::: Data records
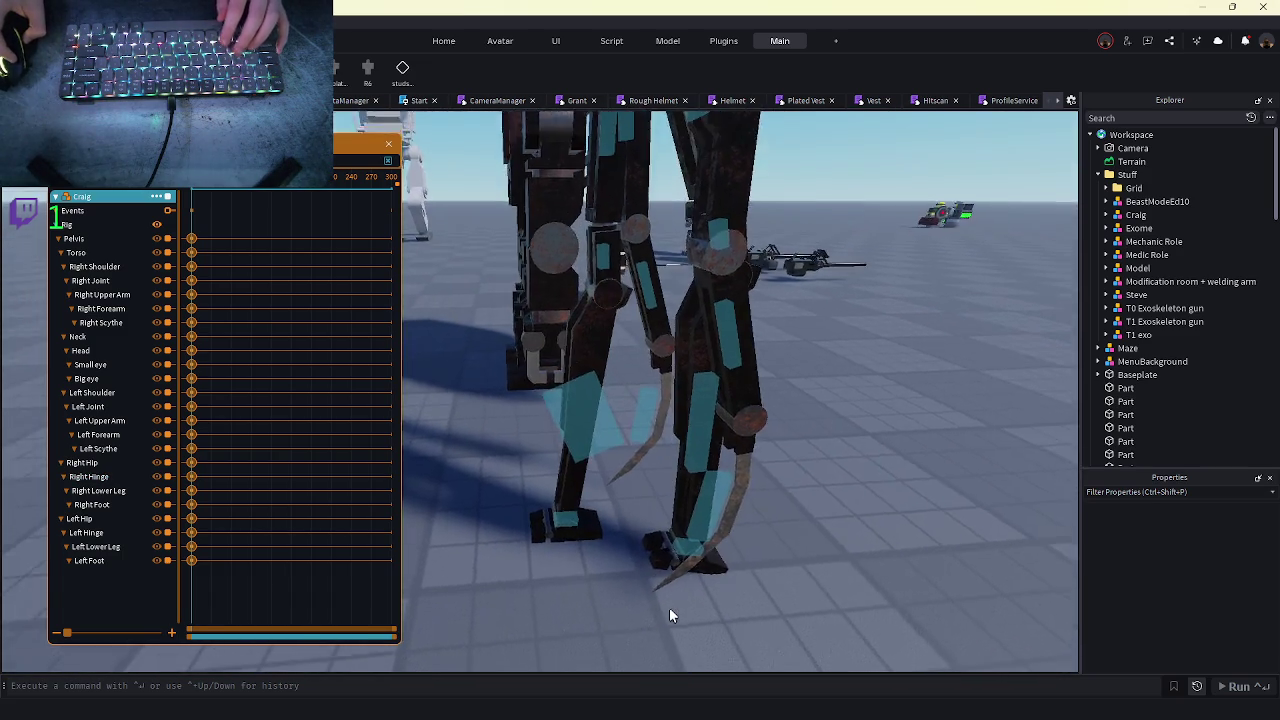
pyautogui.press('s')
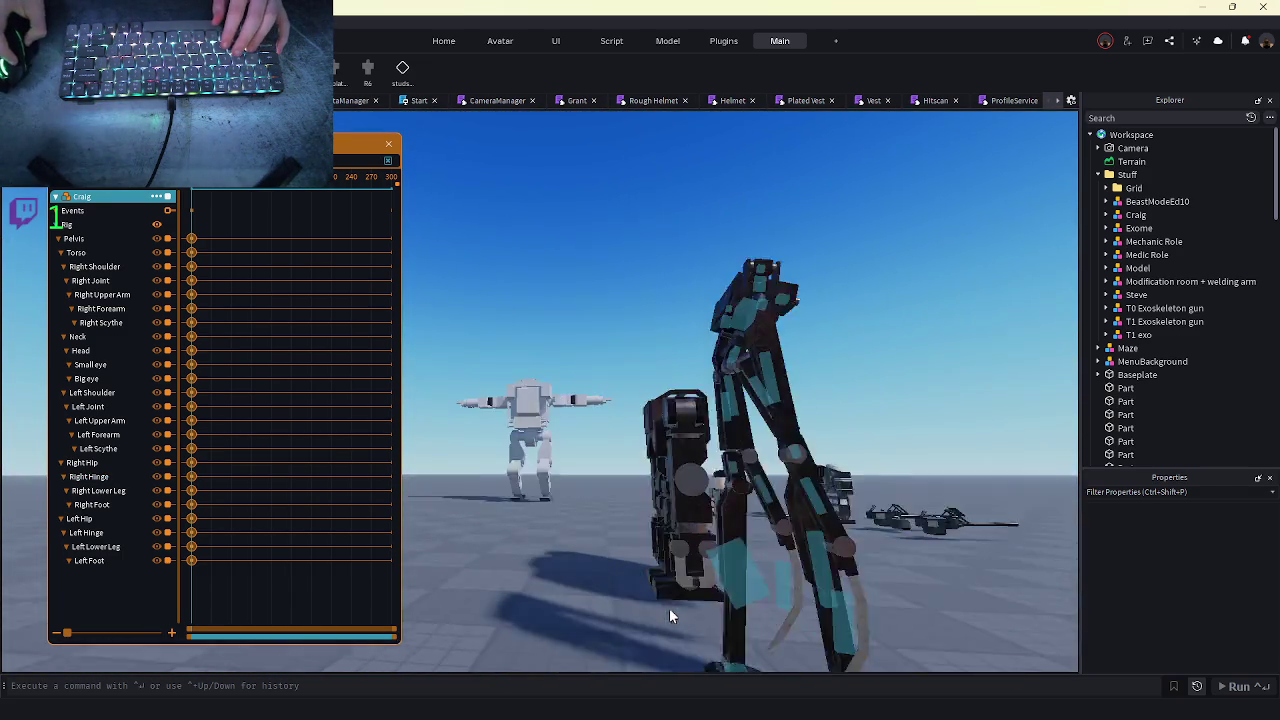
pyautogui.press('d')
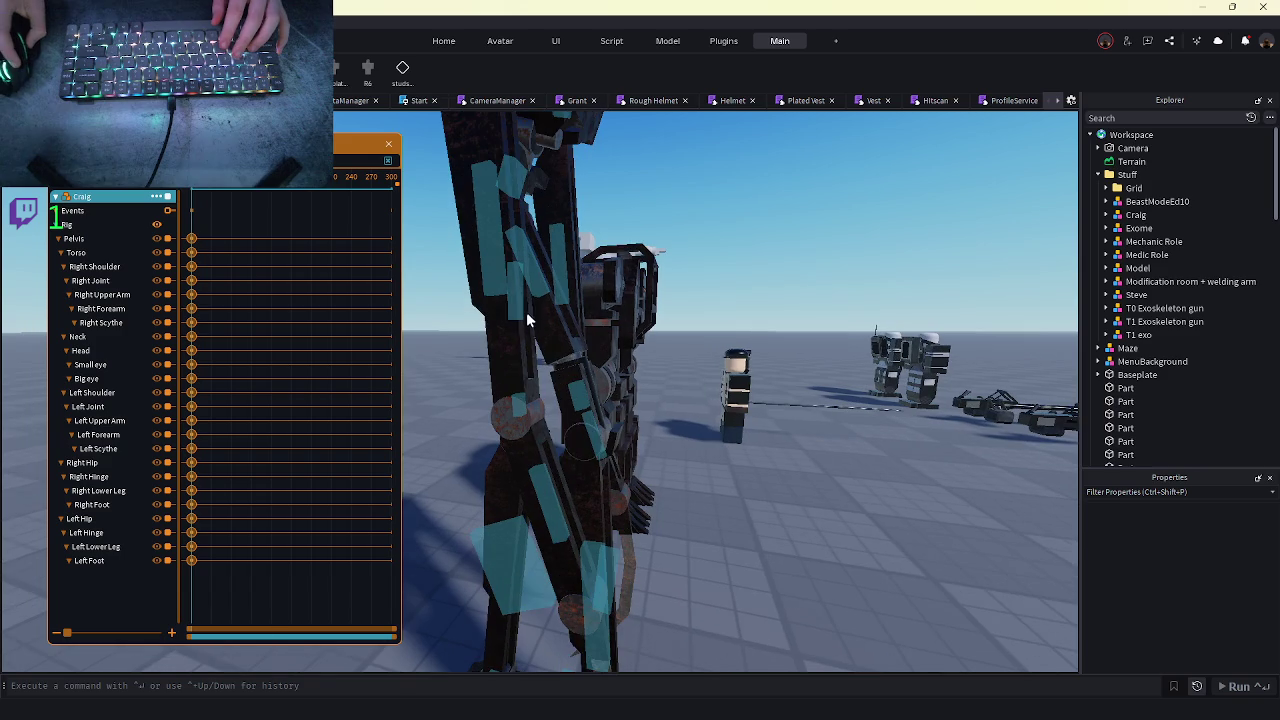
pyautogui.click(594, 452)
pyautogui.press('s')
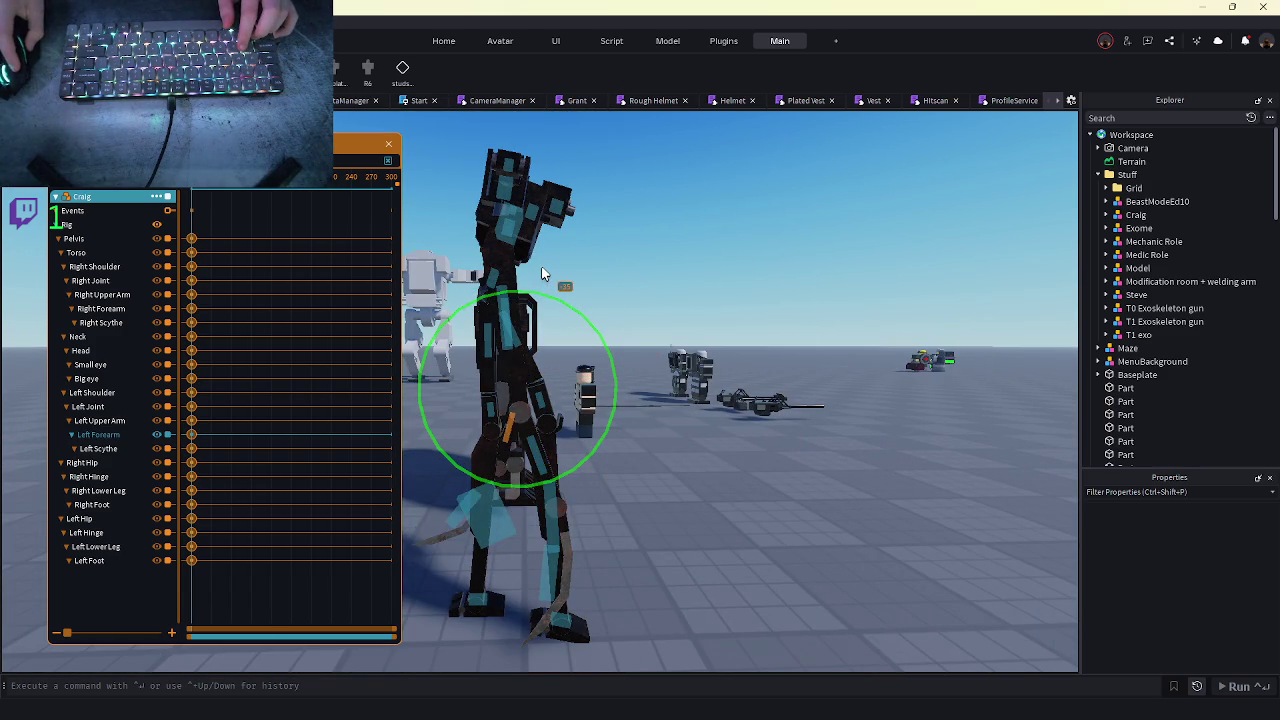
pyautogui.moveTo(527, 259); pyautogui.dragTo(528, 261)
::::::
::: Data records
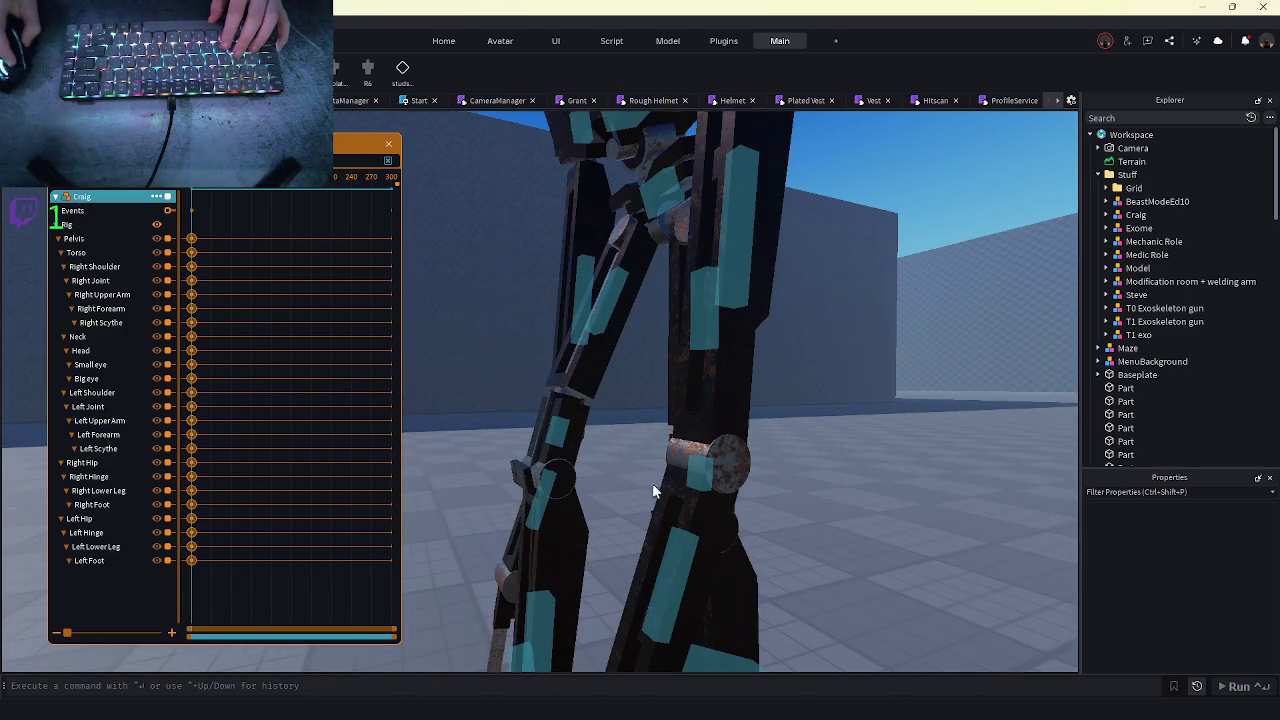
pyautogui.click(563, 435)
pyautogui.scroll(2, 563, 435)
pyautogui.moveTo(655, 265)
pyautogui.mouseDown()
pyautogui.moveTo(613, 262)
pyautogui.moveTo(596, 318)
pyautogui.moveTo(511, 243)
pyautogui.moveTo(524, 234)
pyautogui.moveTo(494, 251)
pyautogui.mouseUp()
::::::
Your task
Find and copy each line above holding "moveTo".

Answer space
pyautogui.moveTo(527, 259); pyautogui.dragTo(528, 261)
pyautogui.moveTo(655, 265)
pyautogui.moveTo(613, 262)
pyautogui.moveTo(596, 318)
pyautogui.moveTo(511, 243)
pyautogui.moveTo(524, 234)
pyautogui.moveTo(494, 251)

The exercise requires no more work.